Circus: Jimmy Page was along for some of that trip. Do you imagine that
his music would be affected by it?
Plant: I'd imagine so. It doesn't manifest itself as a direct emulation
of their music, but when you've seen it and felt it, it has an effect on
you, just like a car accident has its effects too. Everything washes off
on you, although some things aren't so immediately apparent as other things
But I don't think Morocco is the most inspiring place that I shall ever
go to. It's my ambition to go to Kashmir, and I'm saving that as the last
trek. What I want to do is to travel north from India, but not singing
Hari Krishna or anything like that. My old lady comes from India, and her
uncle was chief of the Calcutta mounted police during the '40s. He can
speak about 10 different dialects and he's a really great guy. In fact
one of the times that I worked before the Zeppelin days, I had a job as
a production control manager in a factory that he ran. I got the sack because
I ordered enough steel to keep three factories going for about a year,
but I managed to remain his friend and one day I'd like to take him with
me and go right up through Kashmir and then stop. Then I'd like to just
disappear for about four or five years. It's not a Marco Polo trip, it's
just that I know that you can mingle; I know people who have lived in those
places for a long time. Of course it's not wine and roses or even the spiritual
aspect of life there that I'm interested in It's day to day experiences,
and you have to work because as you work you become a part of society.
There's so much to learn there, so much that we here in the West have lost.
Circus: Do you think you would be accepted into Kashmiri society?
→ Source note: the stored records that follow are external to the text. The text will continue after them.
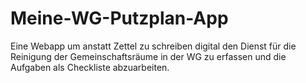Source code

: # Meine-WG-Putzplan-App
Eine Webapp um anstatt Zettel zu schreiben digital den Dienst für die Reinigung der Gemeinschaftsräume in der WG zu erfassen und die Aufgaben als Checkliste abzuarbeiten.
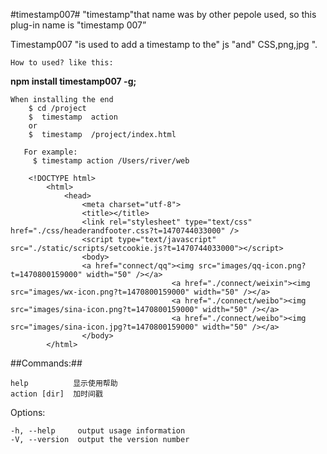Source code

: #timestamp007#
"timestamp"that name was by other pepole used, so this plug-in name is  "timestamp 007”</p>
Timestamp007 "is used to add a timestamp to the" js "and" CSS,png,jpg ".

    How to used? like this:
    
   <strong> npm install timestamp007 -g;</strong>        

    
    When installing the end 
        $ cd /project
        $  timestamp  action     
        or   
        $  timestamp  /project/index.html       
        
       For example:
         $ timestamp action /Users/river/web
         
        <!DOCTYPE html>
            <html>
            	<head>
            		<meta charset="utf-8">
            		<title></title>
            		<link rel="stylesheet" type="text/css" href="./css/headerandfooter.css?t=1470744033000" />
            		<script type="text/javascript" src="./static/scripts/setcookie.js?t=1470744033000"></script>
            		<body>
            		<a href="connect/qq"><img src="images/qq-icon.png?t=1470800159000" width="50" /></a>
                    					<a href="./connect/weixin"><img src="images/wx-icon.png?t=1470800159000" width="50" /></a>
                    					<a href="./connect/weibo"><img src="images/sina-icon.png?t=1470800159000" width="50" /></a>
                    					<a href="./connect/weibo"><img src="images/sina-icon.jpg?t=1470800159000" width="50" /></a>
            		</body>
            </html>
       
       
       
       
##Commands:##

    help          显示使用帮助
    action [dir]  加时间戳

  Options:

    -h, --help     output usage information
    -V, --version  output the version number

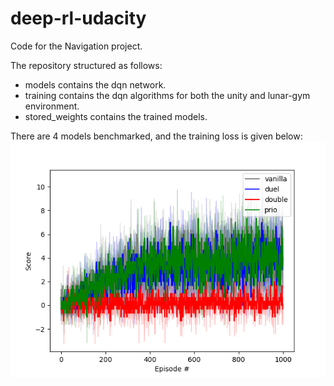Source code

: # deep-rl-udacity
Code for the Navigation project.

The repository structured as follows:
- models contains the dqn network.
- training contains the dqn algorithms for both the unity and lunar-gym environment.
- stored_weights contains the trained models. 


There are 4 models benchmarked, and the training loss is given below: 
![Benchmark](benchmark_unity_environment.png)
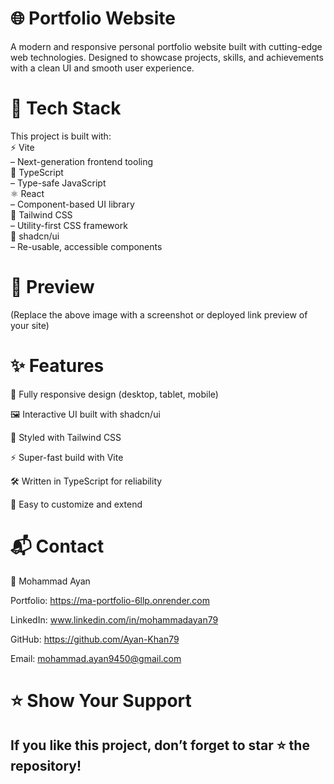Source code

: # 🌐 Portfolio Website
A modern and responsive personal portfolio website built with cutting-edge web technologies. Designed to showcase projects, skills, and achievements with a clean UI and smooth user experience.

# 🚀 Tech Stack
This project is built with: <br>
⚡ Vite <br>
 – Next-generation frontend tooling <br>
📘 TypeScript <br>
 – Type-safe JavaScript <br>
⚛️ React <br>
 – Component-based UI library <br>
🎨 Tailwind CSS <br>
 – Utility-first CSS framework <br>
🧩 shadcn/ui <br>
 – Re-usable, accessible components <br>

 # 📸 Preview

(Replace the above image with a screenshot or deployed link preview of your site)

# ✨ Features

📱 Fully responsive design (desktop, tablet, mobile)

🖼️ Interactive UI built with shadcn/ui

🎨 Styled with Tailwind CSS

⚡ Super-fast build with Vite

🛠️ Written in TypeScript for reliability

📂 Easy to customize and extend

# 📬 Contact

👤 Mohammad Ayan

Portfolio: https://ma-portfolio-6llp.onrender.com

LinkedIn: www.linkedin.com/in/mohammadayan79

GitHub: https://github.com/Ayan-Khan79

Email: mohammad.ayan9450@gmail.com

# ⭐ Show Your Support

## If you like this project, don’t forget to star ⭐ the repository!
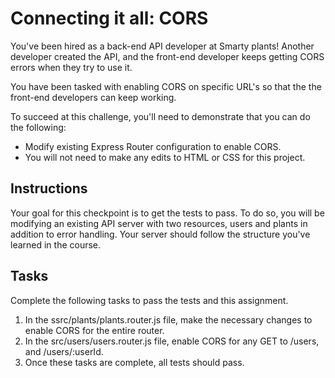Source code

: # Connecting it all: CORS

You've been hired as a back-end API developer at Smarty plants!
Another developer created the API, and the front-end developer keeps getting CORS errors when they try to use it.

You have been tasked with enabling CORS on specific URL's so that the
the front-end developers can keep working.

To succeed at this challenge, you'll need to demonstrate that you can do the following:

- Modify existing Express Router configuration to enable CORS.
- You will not need to make any edits to HTML or CSS for this project.

## Instructions

Your goal for this checkpoint is to get the tests to pass.
To do so, you will be modifying an existing API server with two resources, users and plants in addition to error handling.
Your server should follow the structure you've learned in the course.

## Tasks

Complete the following tasks to pass the tests and this assignment.

1. In the ssrc/plants/plants.router.js file, make the necessary changes to enable CORS for the entire router.
2. In the src/users/users.router.js file, enable CORS for any GET to /users, and /users/:userId.
3. Once these tasks are complete, all tests should pass.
Plant: I think so. I have a lot of friends in England who have done
a lot of traveling over there. A guy who currently works for me escaped
the police by virtually walking to Bombay from England; he just hitched
and went and went and went. He'd take buses here and there and catch rides
wherever he was able. He slept in caves in Hindu-Kush, came out covered
with these big flies and had to jump in a ditch full of shit to get the
flies off him. I mean, he just had the most amazing time; life and death
in the palm of his hand. He had to play games with the guards on the borders
of India and Paki- stan, where the borders close at six o'clock and there's
nobody who's going to take any responsibility for your safety when you
go through. There's that excitement, a little less of the expected if you
compare it to going to Philadelphia, for example, and getting your rocks
off. It's just my ambition to see if I can do it, to see if I've got it
inside me to live with those people. I noticed when I was in India that
just because we admired the people there, they looked upon us as idiots.
Because they're scratching to get into Western society, and we were just
trying to touch upon the pulse of the very things they were trying to leave
behind. But I shall still go to the Roxy tonight, I haven't yet given up
that part of my life. But the time will come when I will do that. And without
a four-wheel drive vehicle, too. And no stimulants.
Circus: Don't you expect that it will be difficult to give up all those
things?
Plant: I'll not give them up forever, I'll just soak it in and come
back. Everybody will think I'm a complete loony by the time I return I've
already declared myself this week as the Billy Graham of rock; I'm trying
to clean up rock & roll for a week. But who knows what could happen
up there after four years in the wilderness?
Circus: So what is it that you'll do when you get back from Kashmir?
Plant: Uh, become a Mormon.
Circus: Well, with the money you've made, they'll probably let you in.
Plant: All what money? You've gotta be kidding.